Exercise tasks.
a – Copy the passage of the rowing back-pain guidance from "Take great care" to "during speed circuits." word for word.
b – Pick up the rowing back-pain guidance where it stops and keep writing it.

Source text.
-*-
Rowing and Backs
Guidance from the British Rowing Medical Panel on the Avoidance of Back Pain.
Take great care to maintain a safe technique while weight and ergometer training. Fatigue is a major risk factor for injury and you must take particular care when fatigued, for example, land training after long water sessions or during speed circuits.
A rower’s maximum effort is the weight that can be lifted while maintaining perfect technique. Good lifting technique helps to increase strength whilst a poor lifting technique leads to increased injuries. Ensure that gearing and duration of rowing allow the maintenance of good technique.
Before and after exercise, warm up/cool down properly. A short period of extension stretches is advised after more than one hour of rowing or 30 minutes of ergometer training. Incorporate core stability exercises and stretching into your training programme. Cross-training may reduce the incidence of low back pain. If you are uncertain about which exercises you should use get advice from a sports doctor or physiotherapist.
-*-
(Page-level text extractions)
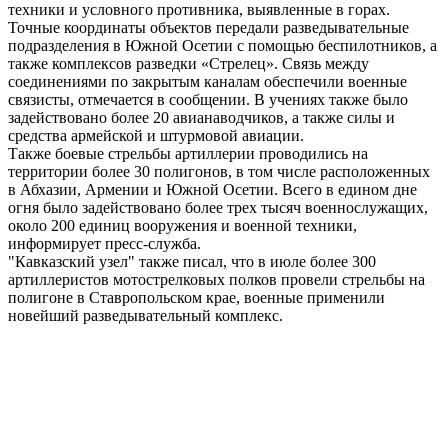
техники и условного противника, выявленные в горах.
Точные координаты объектов передали разведывательные
подразделения в Южной Осетии с помощью беспилотников, а
также комплексов разведки «Стрелец». Связь между
соединениями по закрытым каналам обеспечили военные
связисты, отмечается в сообщении. В учениях также было
задействовано более 20 авианаводчиков, а также силы и
средства армейской и штурмовой авиации.
Также боевые стрельбы артиллерии проводились на
территории более 30 полигонов, в том числе расположенных
в Абхазии, Армении и Южной Осетии. Всего в едином дне
огня было задействовано более трех тысяч военнослужащих,
около 200 единиц вооружения и военной техники,
информирует пресс-служба.
"Кавказский узел" также писал, что в июле более 300
артиллеристов мотострелковых полков провели стрельбы на
полигоне в Ставропольском крае, военные применили
новейший разведывательный комплекс.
-*-
Answer set.
a –
Take great care to maintain a safe technique while weight and ergometer training. Fatigue is a major risk factor for injury and you must take particular care when fatigued, for example, land training after long water sessions or during speed circuits.

b –
Seek advice from a health professional if you experience any unusual back pain or if the back pain lasts for longer than 48 hours without showing signs of settling. Seek medical advice if you intend to train with persistent unnatural back pain. Ensure that any medication you take conforms with British Rowing’s rules.
During rehabilitation from an old injury, build your strength up carefully, taking particular care during long steady state rowing and standing starts.
If necessary seek healthcare professional advice about what you should be able to achieve and what to do if you fall short of your targets. Alter your training programme to avoid exercises that will stimulate the pain and also take into account any relevant previous injuries.
Previous injury is a strong predictor of future injury. Coaches and athletes are advised to keep an injury log. Statistically, rowing is one of the safest sports but we need to make it even safer.